Pasaron días. Tenía que digerir. Maratón del Sáhara, qué excusa más buena. Una semana vivendo juto a una familia saharaui. Smara. Compartiendo? Quizá más bien recibiendo. Y dando menos. Llegamos un viernes que se convirtió en madrugada de sábado. Nos dan la bienvenida el frío del desierto y el calor de Aisha, la matriarca de una familia incontable. De nuestra familia. Y los tres tes, siempre tres: el de la vida, el del amor y el de la muerte, con sus sabores. El maratón fue el lunes. Desde El Aaiun hasta Samra, pasando por Auserd. Más o menos 42K a lo largo de la aridez, de la nada sin ser vacía. Carrera bella si la miras hacia dentro. Los últimos tres quilómetros un infierno de calor. Mientras, los saharauis, protegidos de su eterno Sol, nos contemplan desde el cerrojo de sus vestiduras. Sus manos alzadas a nuestro paso, con los dedos dibujando la V de una victoria, que anhelan o que ya poseen. Lo mío es más bien alegría de estar aquí.
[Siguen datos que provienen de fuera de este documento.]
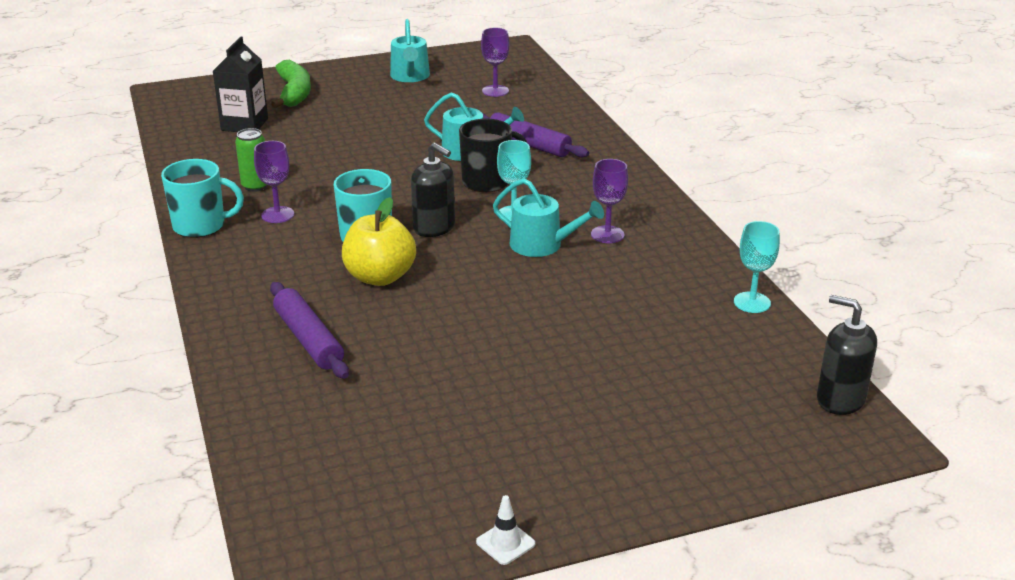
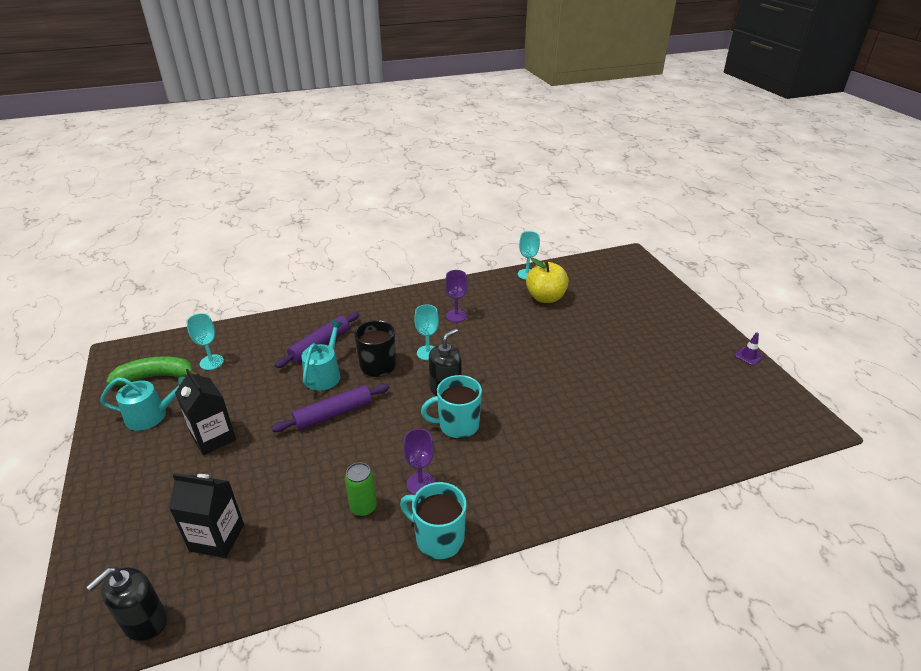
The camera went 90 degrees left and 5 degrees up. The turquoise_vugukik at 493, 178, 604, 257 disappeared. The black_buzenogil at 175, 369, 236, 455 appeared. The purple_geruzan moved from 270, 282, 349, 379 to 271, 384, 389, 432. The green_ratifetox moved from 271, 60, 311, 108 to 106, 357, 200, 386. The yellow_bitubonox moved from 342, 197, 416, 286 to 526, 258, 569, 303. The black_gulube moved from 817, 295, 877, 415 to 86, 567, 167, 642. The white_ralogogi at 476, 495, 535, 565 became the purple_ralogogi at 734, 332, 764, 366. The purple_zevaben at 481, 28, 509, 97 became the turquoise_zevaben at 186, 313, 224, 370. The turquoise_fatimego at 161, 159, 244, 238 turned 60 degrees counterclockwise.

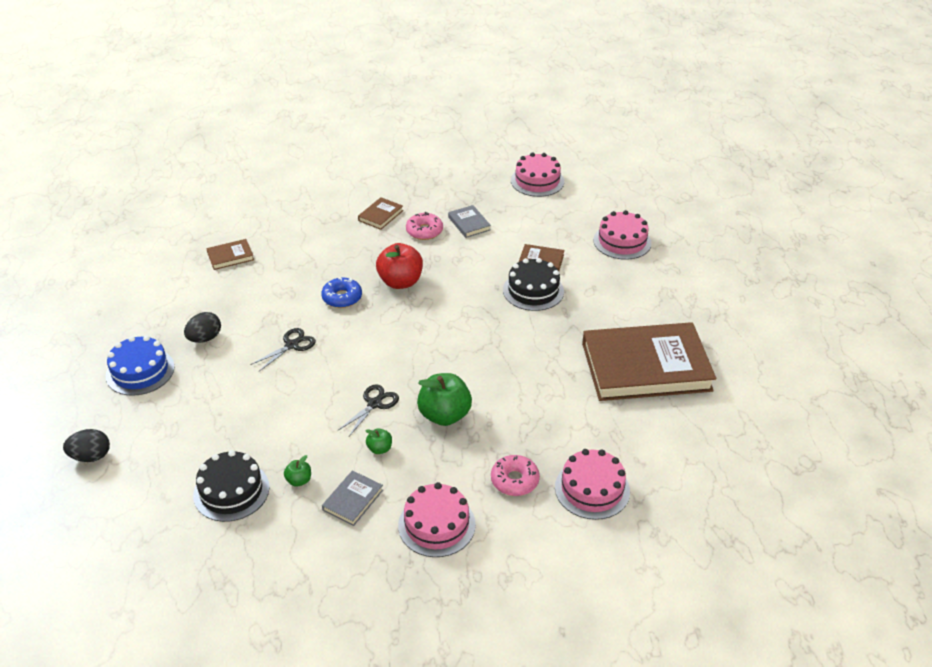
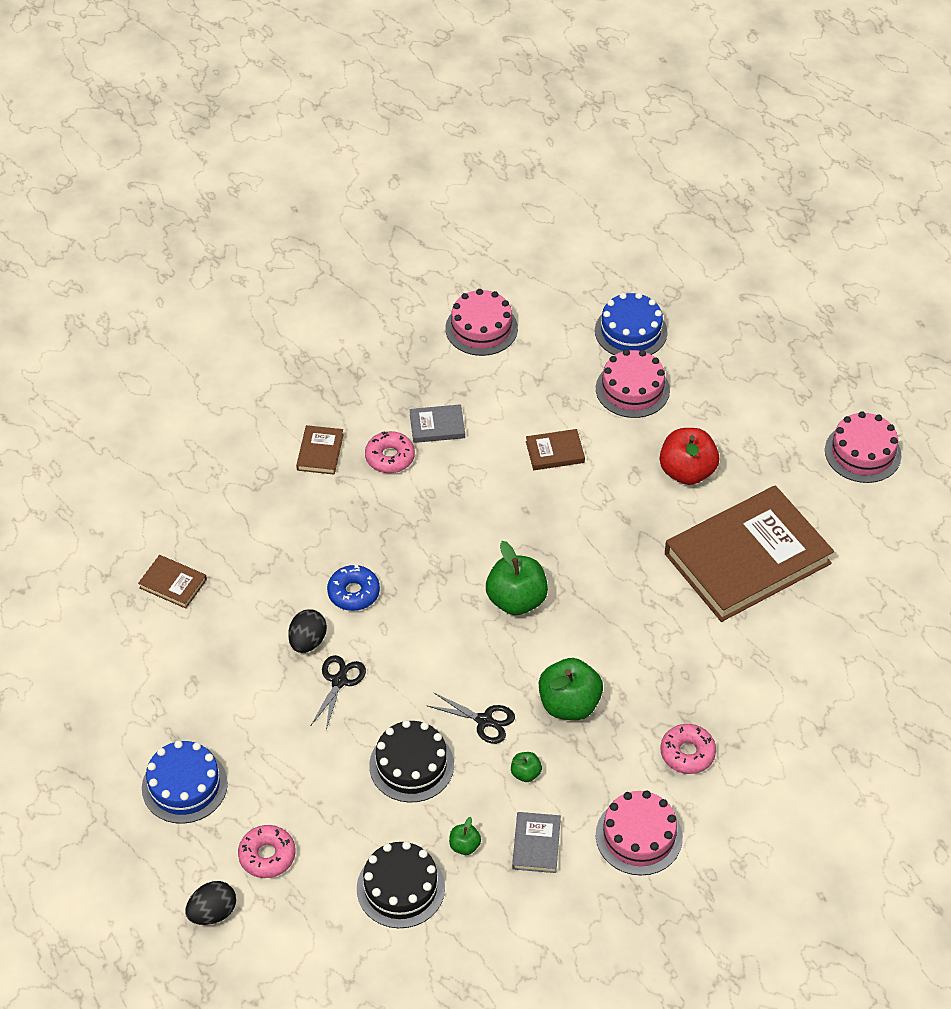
The camera went 25 degrees left and 10 degrees up. The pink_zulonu at 238, 825, 296, 878 appeared. The green_bitubonox at 486, 541, 548, 615 appeared. The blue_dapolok at 595, 292, 668, 355 appeared. The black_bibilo moved from 184, 312, 221, 343 to 288, 609, 327, 653. The red_bitubonox moved from 376, 243, 423, 289 to 660, 428, 719, 485. The black_dapolok moved from 503, 258, 564, 311 to 369, 720, 454, 803. The pink_dapolok moved from 555, 449, 630, 520 to 825, 411, 901, 483. The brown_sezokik at 206, 239, 254, 270 turned 75 degrees clockwise. The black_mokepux at 338, 384, 399, 436 turned 105 degrees clockwise. The grey_sezokik at 448, 205, 491, 238 turned 45 degrees counterclockwise.

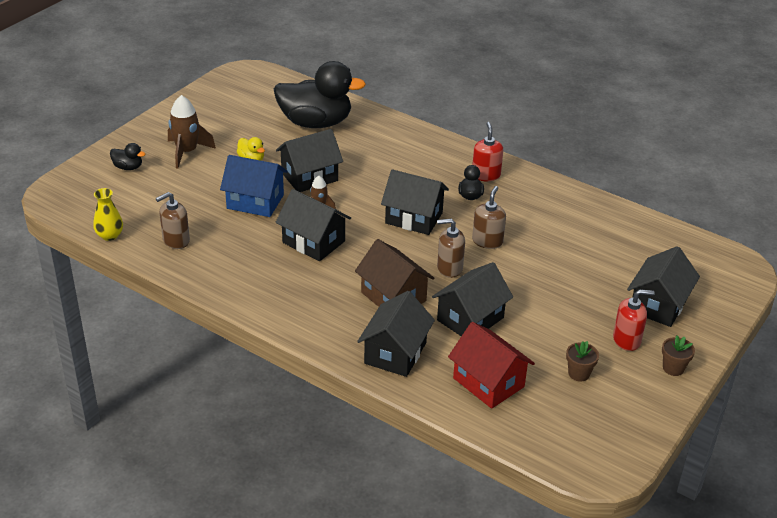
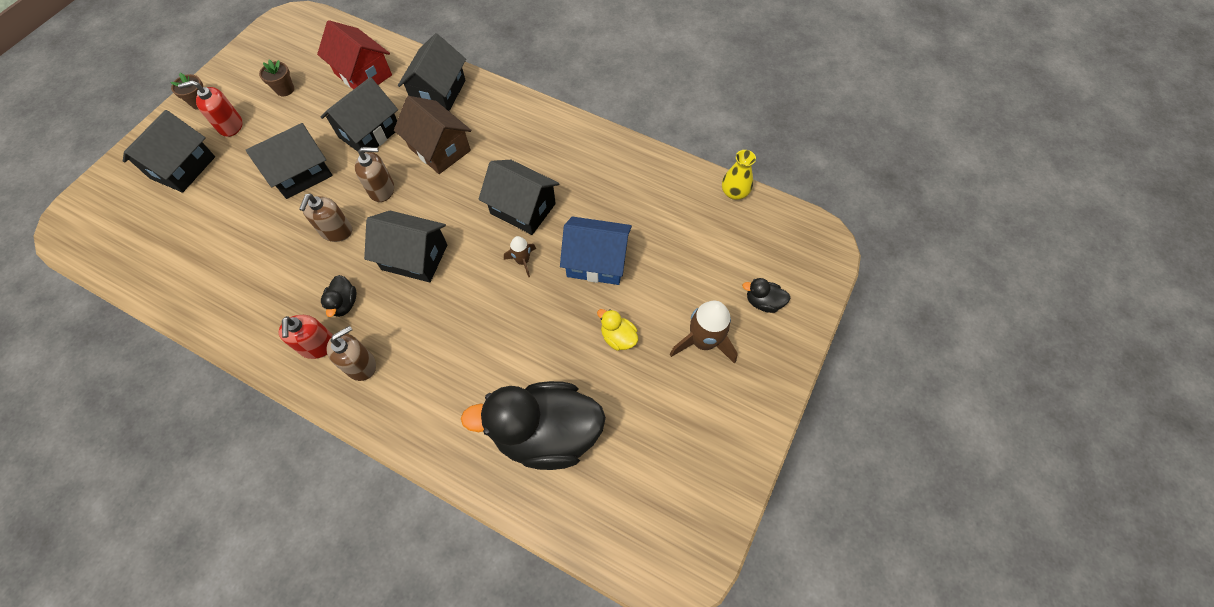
The camera went 175 degrees right and 25 degrees up. The brown_gulube moved from 156, 192, 190, 249 to 326, 326, 376, 381. The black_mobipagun moved from 276, 129, 343, 192 to 246, 123, 333, 199.

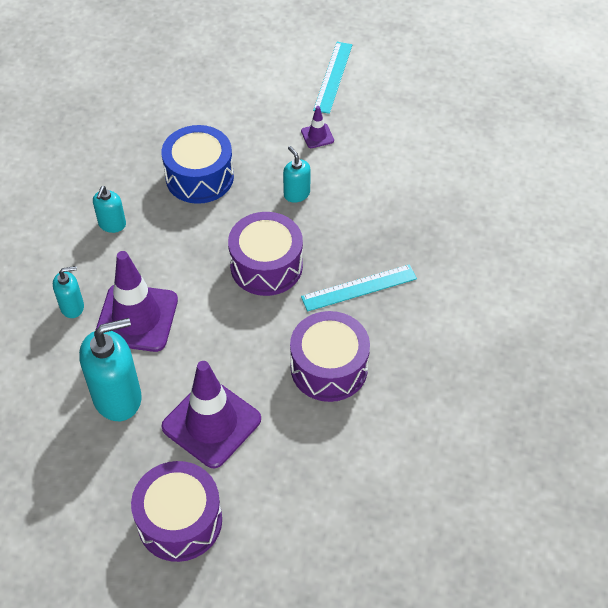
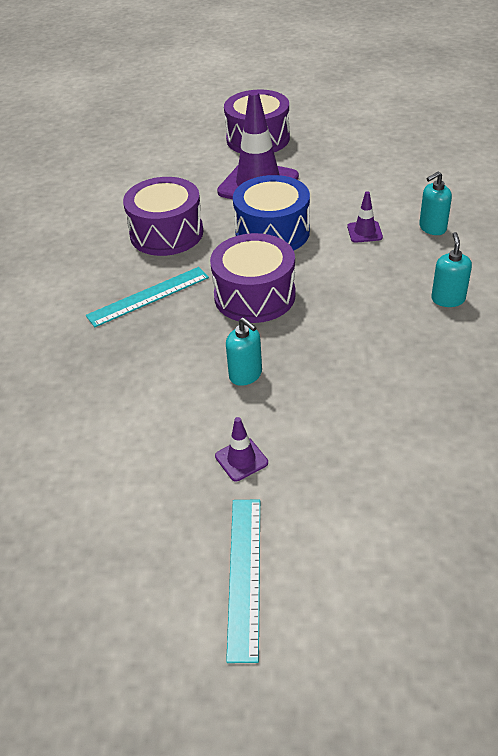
The camera went 170 degrees right and 10 degrees down. The turquoise_gulube at 79, 318, 142, 421 disappeared. The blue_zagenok moved from 162, 125, 234, 204 to 233, 175, 310, 251. The purple_ralogogi at 95, 251, 178, 352 changed to 0.44 times the size.

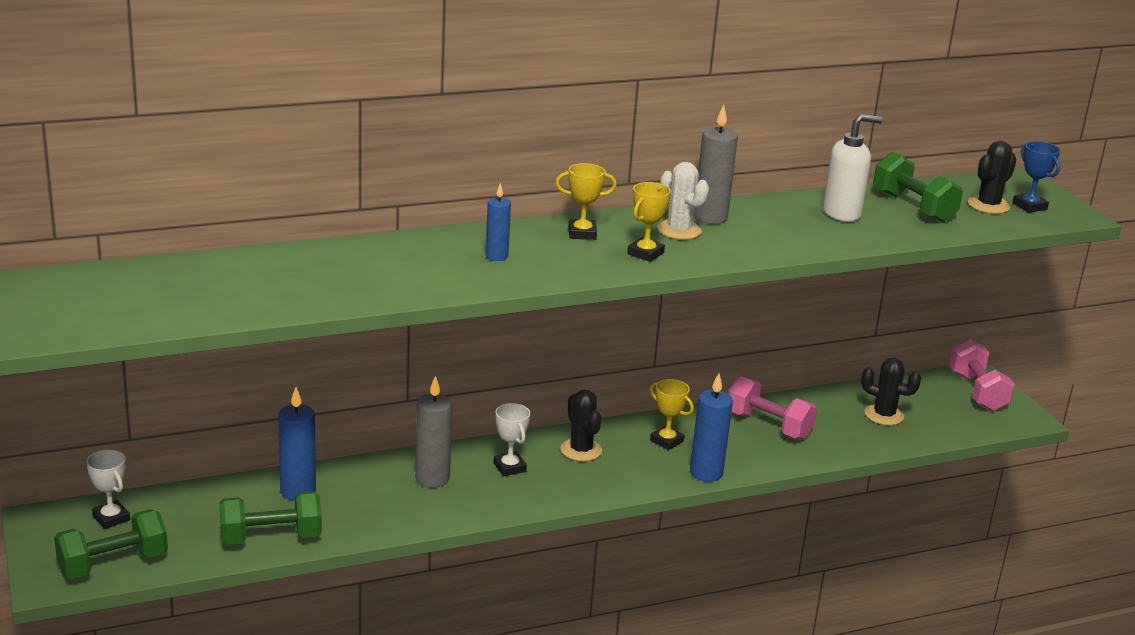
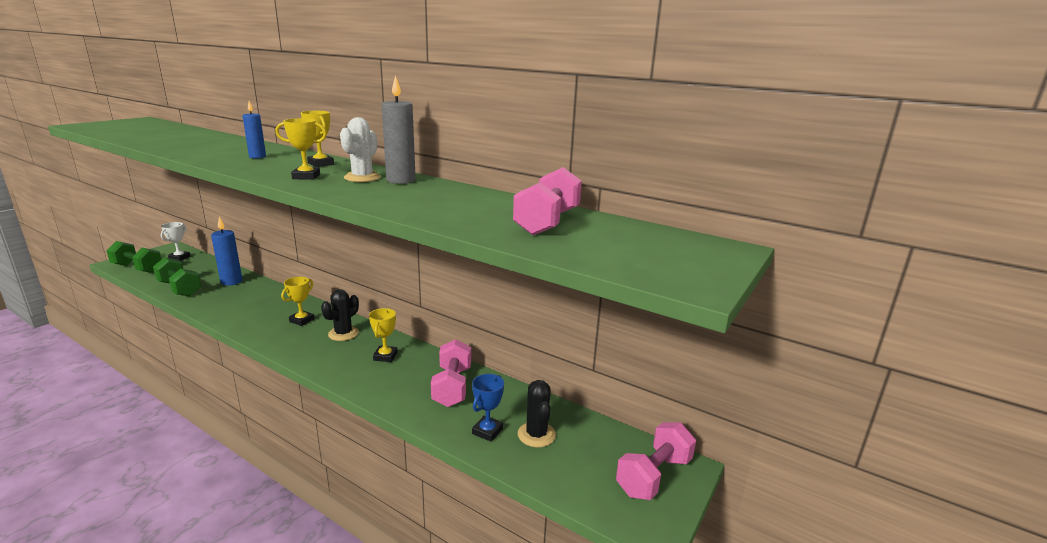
The camera went 55 degrees right and 5 degrees down. The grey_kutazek at 415, 376, 452, 488 disappeared. The blue_kutazek at 690, 373, 733, 482 disappeared. The white_gulube at 823, 114, 883, 222 disappeared. The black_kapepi at 968, 141, 1017, 214 disappeared. The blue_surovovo moved from 1012, 141, 1060, 213 to 472, 374, 504, 442. The white_surovovo at 493, 403, 530, 476 became the yellow_surovovo at 281, 277, 314, 326. The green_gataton at 873, 152, 963, 223 became the pink_gataton at 513, 167, 582, 235.

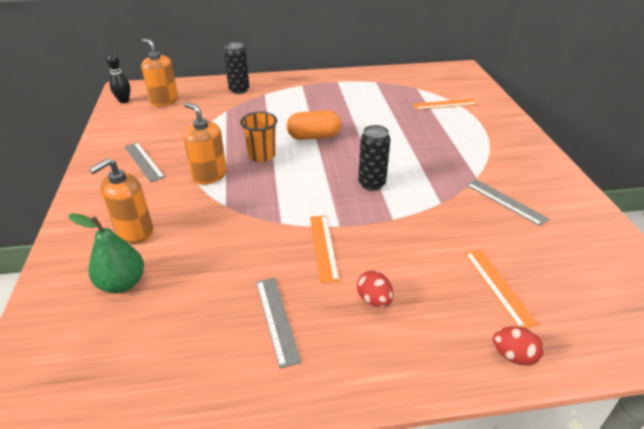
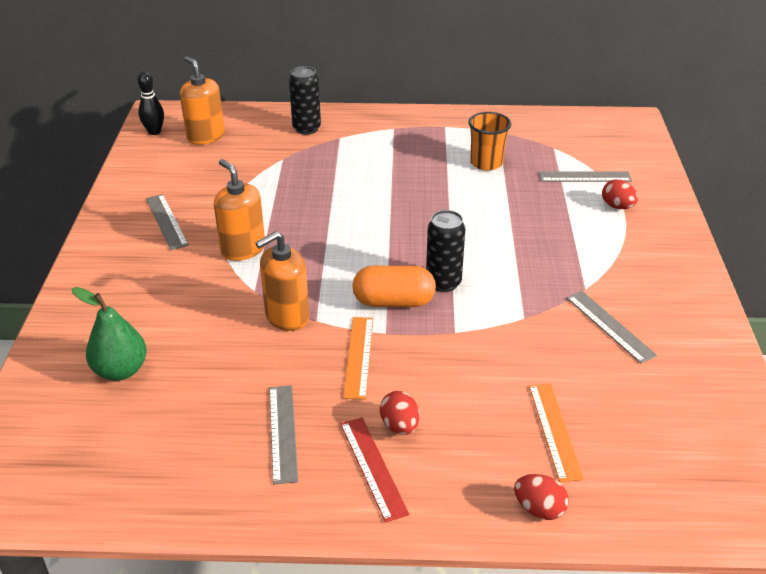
The camera went 10 degrees right and 0 degrees up. The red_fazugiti at 340, 417, 409, 523 appeared. The red_bibilo at 602, 179, 638, 209 appeared. The orange_gulube moved from 89, 158, 153, 244 to 256, 231, 309, 331. The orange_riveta moved from 240, 112, 277, 162 to 468, 112, 511, 171. The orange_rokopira moved from 287, 110, 341, 140 to 352, 266, 436, 307. The orange_fazugiti at 413, 99, 478, 110 became the grey_fazugiti at 539, 172, 632, 182.

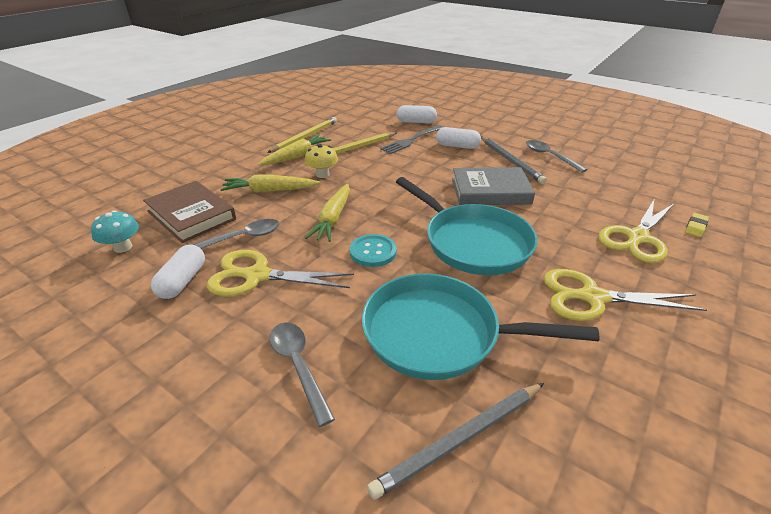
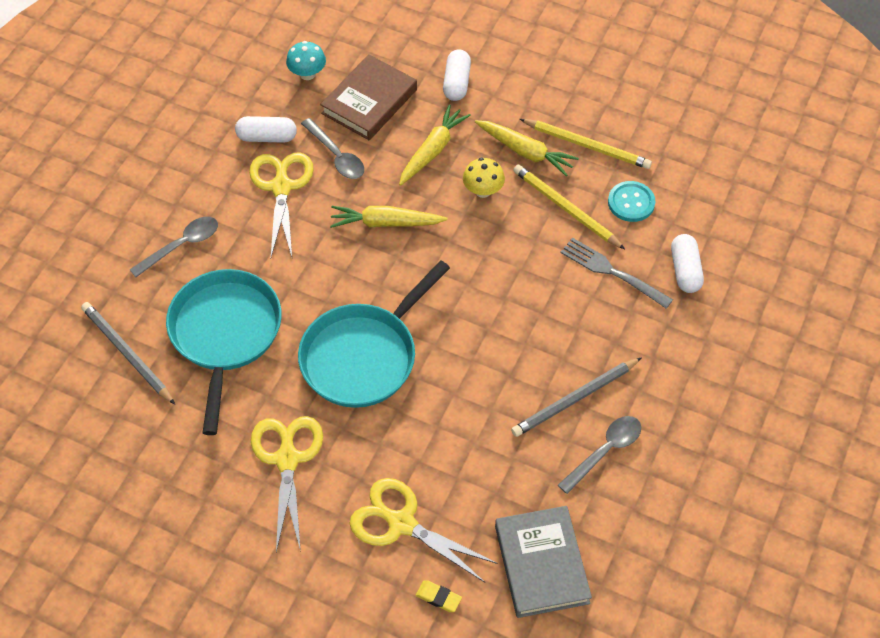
The camera went 80 degrees right and 20 degrees up. The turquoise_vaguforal moved from 350, 234, 397, 267 to 608, 181, 656, 222. The white_rokopira moved from 436, 127, 481, 149 to 443, 49, 471, 101. The grey_sezokik moved from 452, 167, 535, 205 to 495, 506, 592, 618. The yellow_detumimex at 220, 174, 320, 193 turned 45 degrees clockwise.

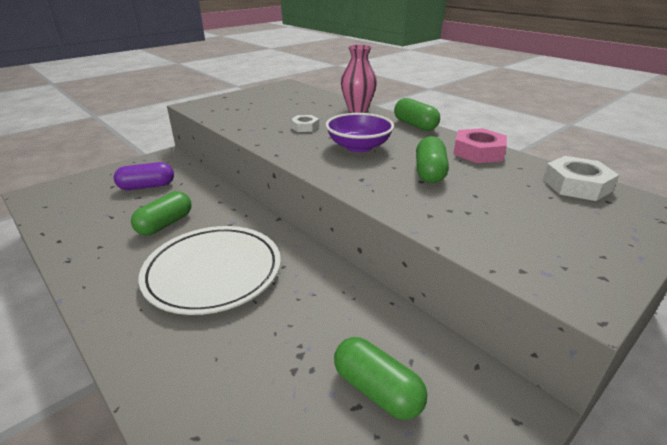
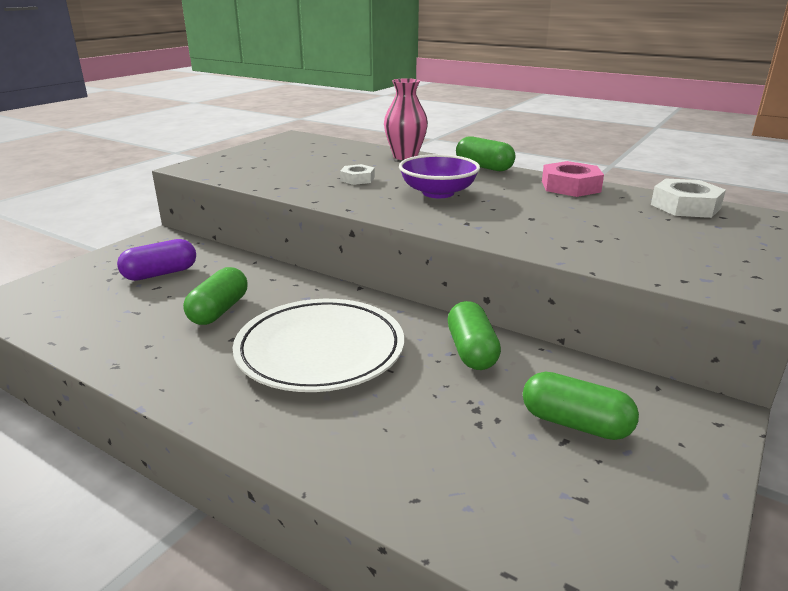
The camera went 15 degrees left and 5 degrees down. The green_rokopira moved from 416, 136, 449, 183 to 448, 301, 501, 370.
Los días posteriores difuminan poco a poco la carrera. Nos damos cuenta que hemos venido no tanto para correr. Queremos saber y comprender como después de 35 años es posible seguir (sobre)viviendo. Respuestas no sé si hay muchas. Preguntas pocas. Y lo que queda... el respeto.
La despedida extraña. Como muchas otras cosas. Como este texto. Cómo se puede pasear por el desierto con guantes y botas de invierno?